Botnar Research Centre, Centre for Statistics in Medicine, Nuffield Department of Orthopaedics Rheumatology and Musculoskeletal Sciences (NDORMS), University of Oxford, Oxford, UK.
Department of Medical Informatics, Erasmus University Medical Center, Rotterdam, the Netherlands.
Comput Methods Programs Biomed. 2021 Nov;211:106394. doi: 10.1016/j.cmpb.2021.106394. Epub 2021 Sep 6.

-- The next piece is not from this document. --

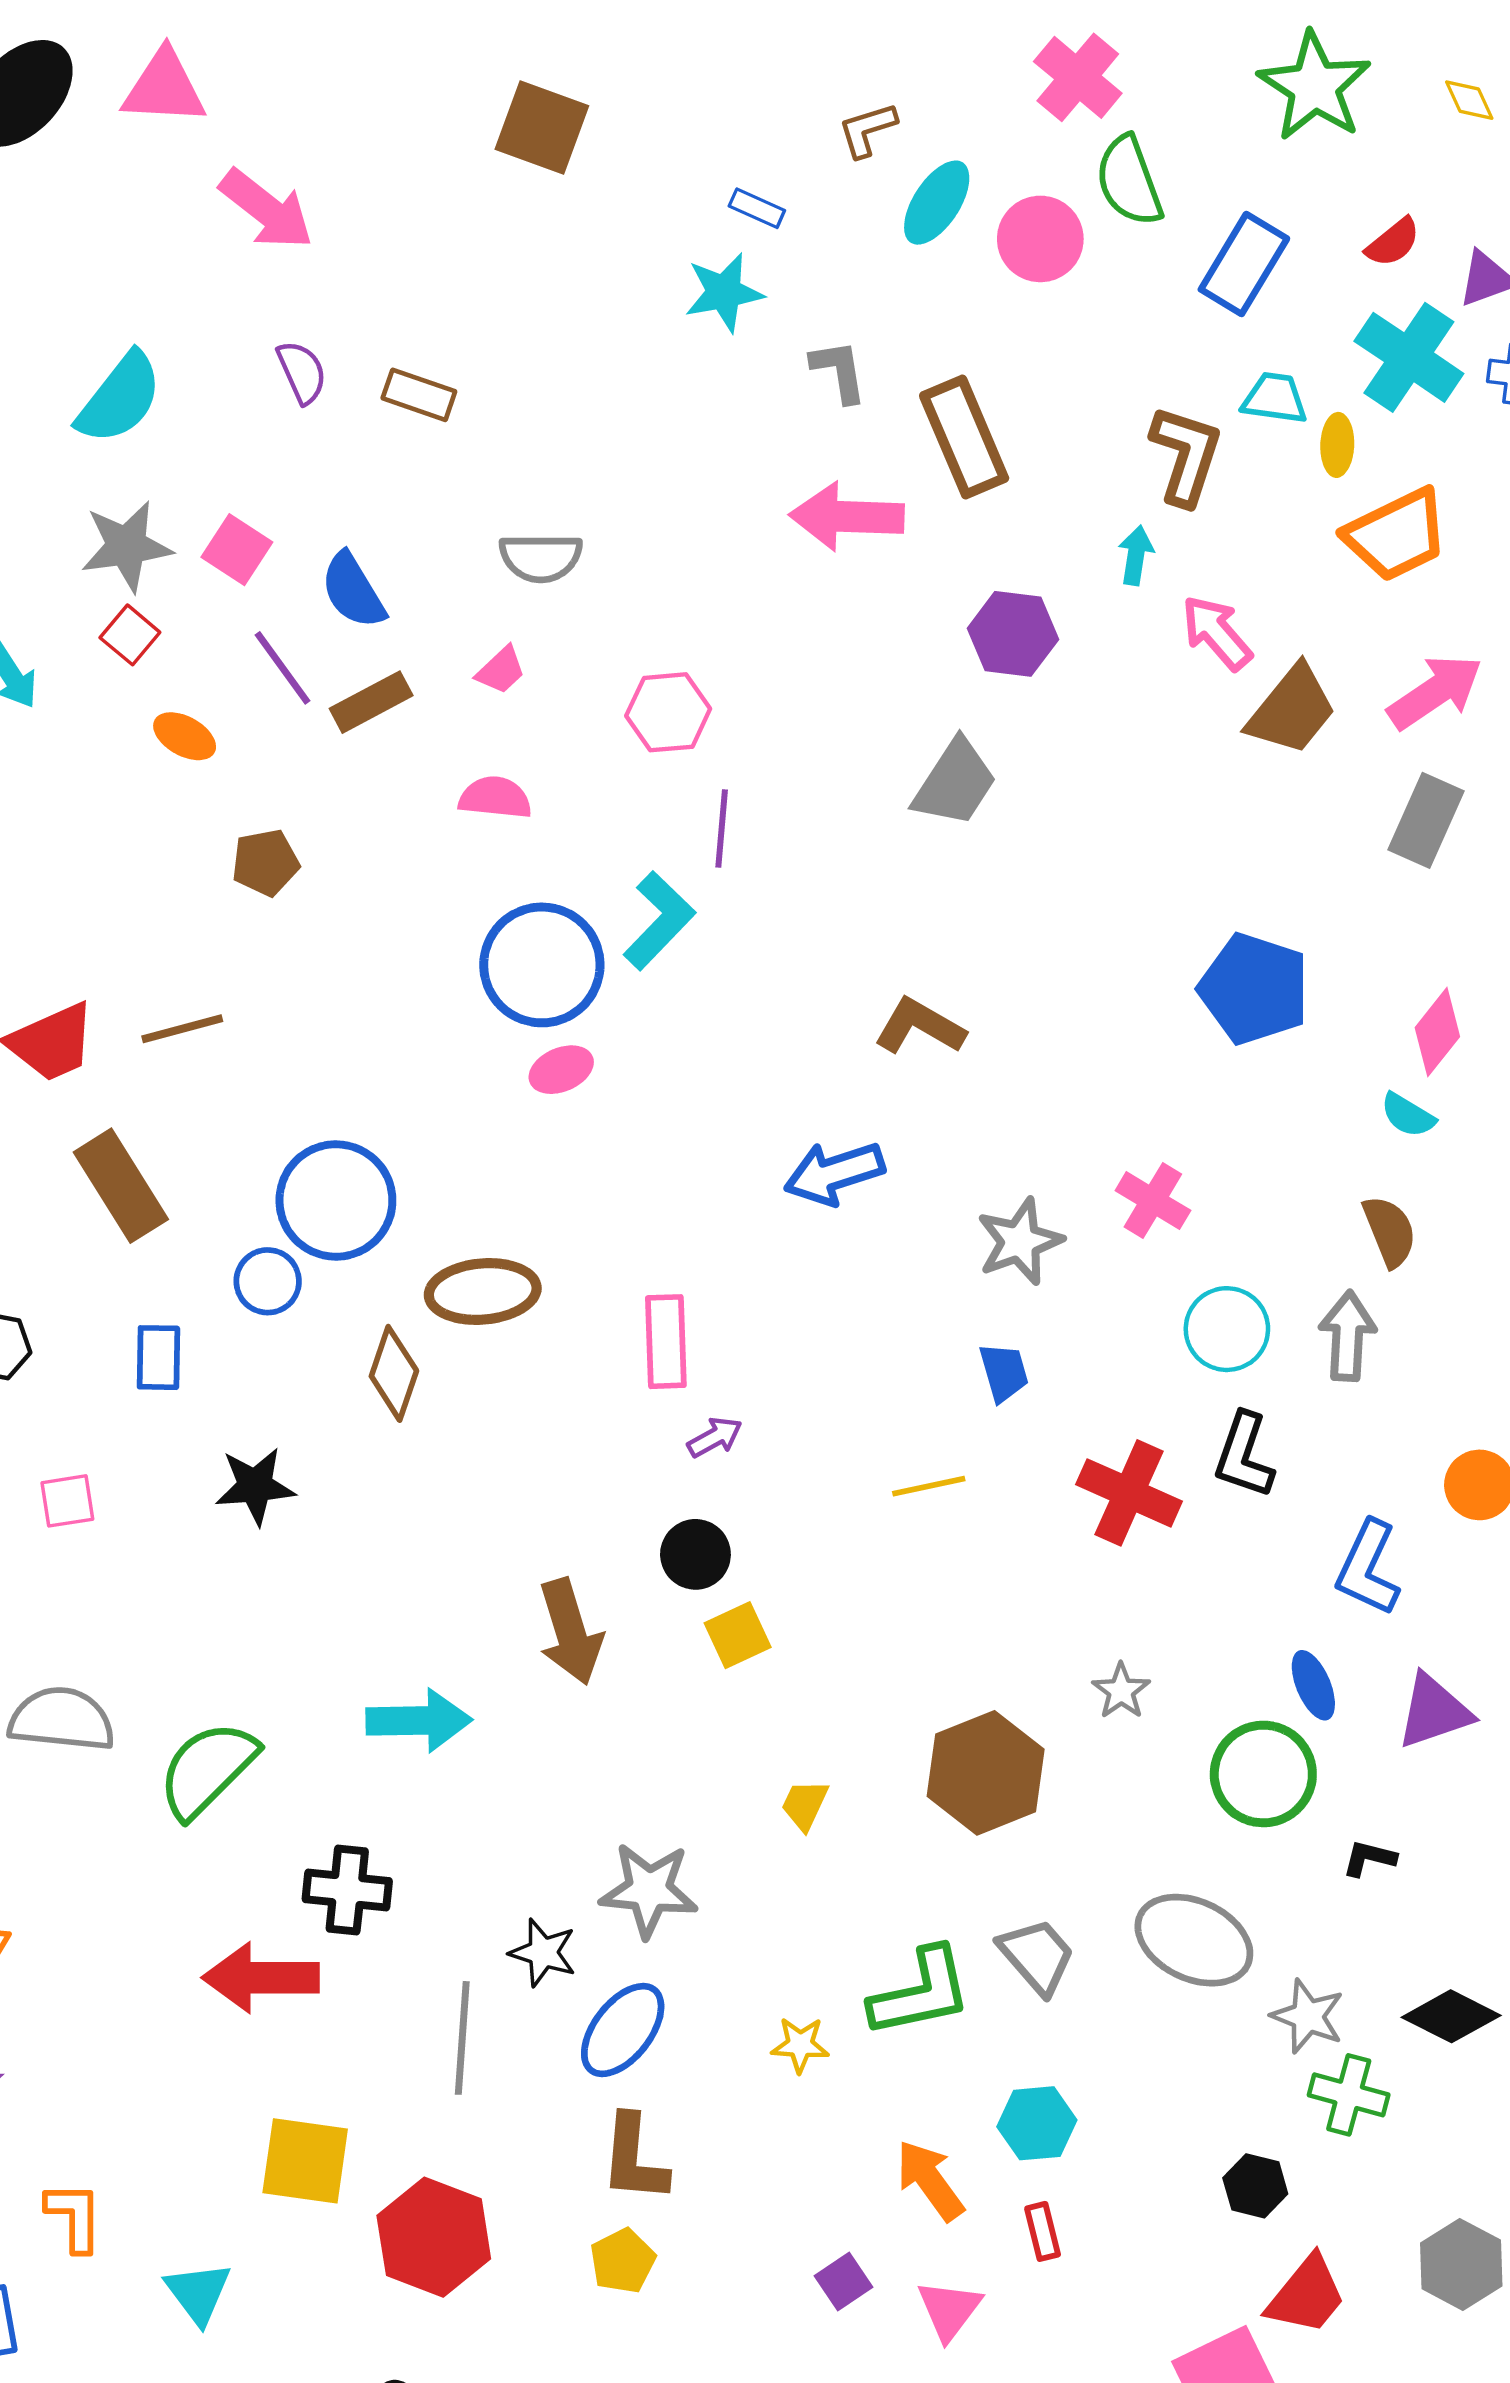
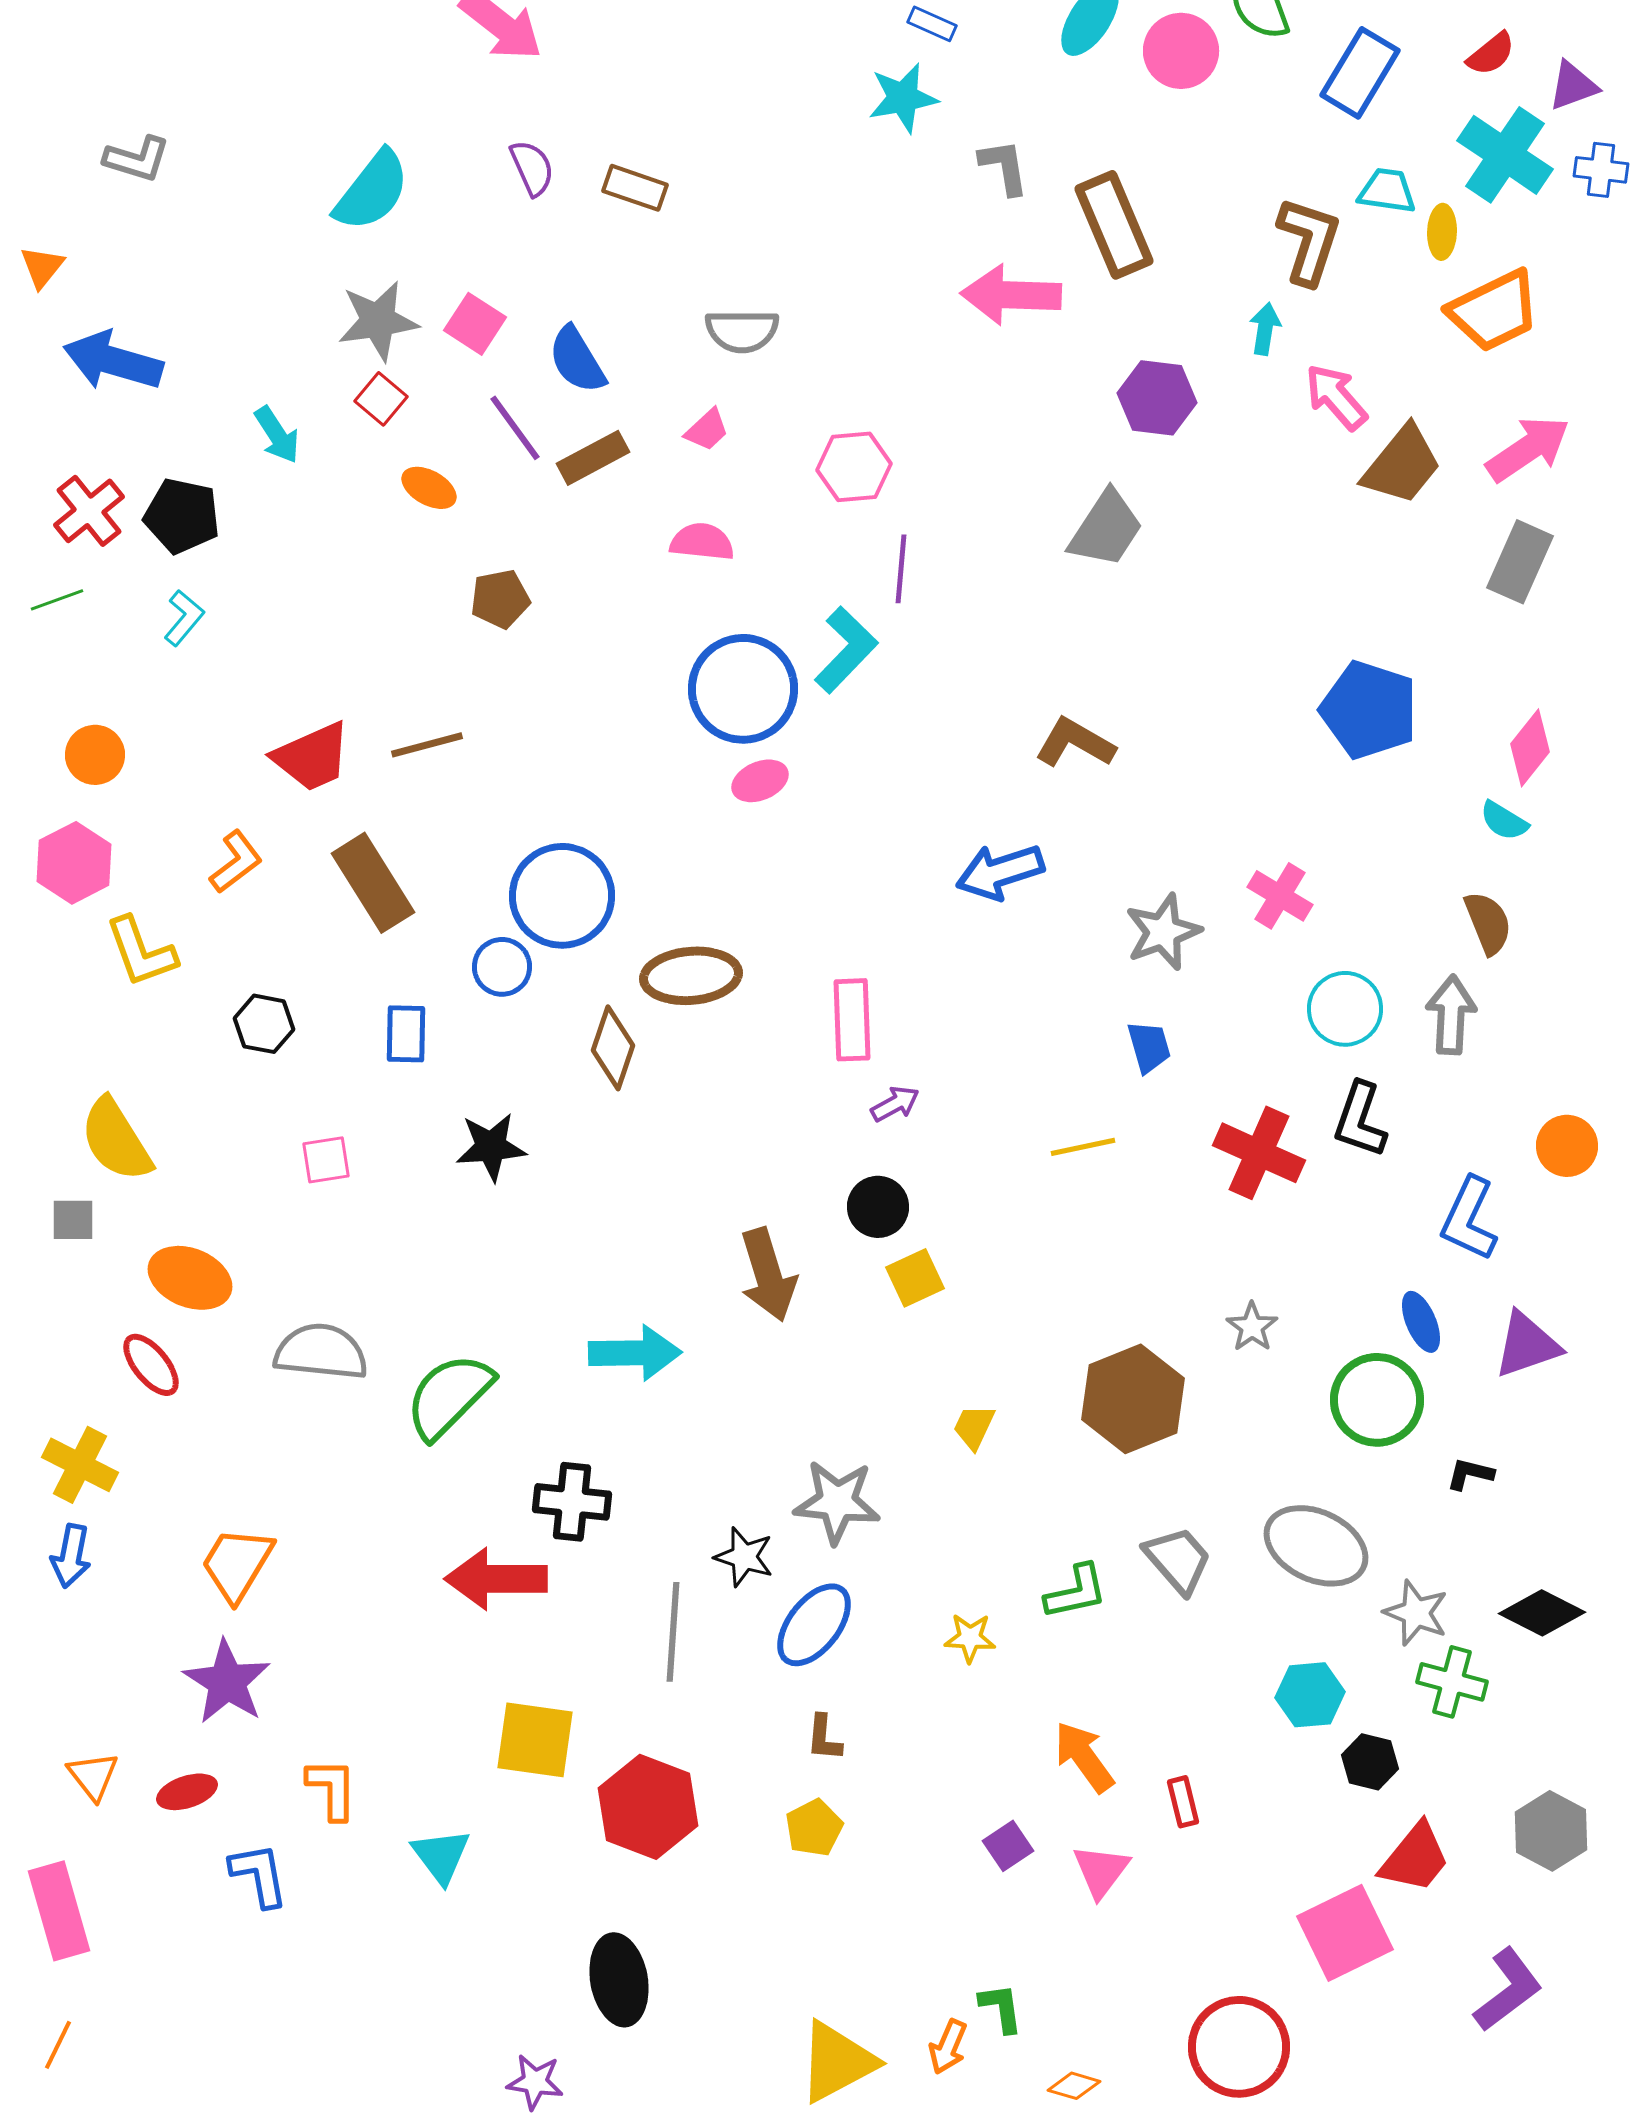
green L-shape: (921, 1992) -> (1076, 1592), size x0.7
cyan hexagon: (1037, 2123) -> (1310, 1695), moved
brown L-shape: (634, 2159) -> (824, 1738), size x0.6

As a response to the ongoing COVID-19 pandemic, several prediction models in the existing literature were rapidly developed, with the aim of providing evidence-based guidance. However, none of these COVID-19 prediction models have been found to be reliable. Models are commonly assessed to have a risk of bias, often due to insufficient reporting, use of non-representative data, and lack of large-scale external validation. In this paper, we present the Observational Health Data Sciences and Informatics (OHDSI) analytics pipeline for patient-level prediction modeling as a standardized approach for rapid yet reliable development and validation of prediction models. We demonstrate how our analytics pipeline and open-source software tools can be used to answer important prediction questions while limiting potential causes of bias (e.g., by validating phenotypes, specifying the target population, performing large-scale external validation, and publicly providing all analytical source code).
We show step-by-step how to implement the analytics pipeline for the question: 'In patients hospitalized with COVID-19, what is the risk of death 0 to 30 days after hospitalization?'. We develop models using six different machine learning methods in a USA claims database containing over 20,000 COVID-19 hospitalizations and externally validate the models using data containing over 45,000 COVID-19 hospitalizations from South Korea, Spain, and the USA.
Our open-source software tools enabled us to efficiently go end-to-end from problem design to reliable Model Development and evaluation. When predicting death in patients hospitalized with COVID-19, AdaBoost, random forest, gradient boosting machine, and decision tree yielded similar or lower internal and external validation discrimination performance compared to L1-regularized logistic regression, whereas the MLP neural network consistently resulted in lower discrimination. L1-regularized logistic regression models were well calibrated.
Our results show that following the OHDSI analytics pipeline for patient-level prediction modelling can enable the rapid development towards reliable prediction models. The OHDSI software tools and pipeline are open source and available to researchers from all around the world.
作为对当前 COVID-19 大流行的应对措施,现有文献中迅速开发了几种预测模型,旨在提供基于证据的指导。然而,这些 COVID-19 预测模型都没有被证明是可靠的。这些模型通常被评估为存在偏倚风险,这往往是由于报告不充分、使用非代表性数据以及缺乏大规模外部验证所致。在本文中,我们提出了观察性健康数据科学和信息学(OHDSI)的患者水平预测建模分析管道,作为一种快速而可靠地开发和验证预测模型的标准化方法。我们展示了如何使用我们的分析管道和开源软件工具来回答重要的预测问题,同时限制潜在的偏倚原因(例如,通过验证表型、指定目标人群、进行大规模外部验证以及公开提供所有分析源代码)。
我们逐步展示了如何在一个包含超过 20000 例 COVID-19 住院患者的美国索赔数据库中,使用六种不同的机器学习方法实施针对问题“在因 COVID-19 住院的患者中,住院后 0 至 30 天内的死亡风险是多少?”的分析管道。我们使用来自韩国、西班牙和美国的超过 45000 例 COVID-19 住院患者的数据对模型进行外部验证。
我们的开源软件工具使我们能够从问题设计到可靠的模型开发和评估高效地端到端进行操作。在预测因 COVID-19 住院的患者的死亡风险时,AdaBoost、随机森林、梯度提升机和决策树的内部和外部验证区分性能与 L1 正则化逻辑回归相似或较低,而 MLP 神经网络的区分性能始终较低。L1 正则化逻辑回归模型具有良好的校准性能。
我们的结果表明,遵循 OHDSI 患者水平预测建模分析管道可以快速开发出可靠的预测模型。OHDSI 软件工具和管道是开源的,可供来自世界各地的研究人员使用。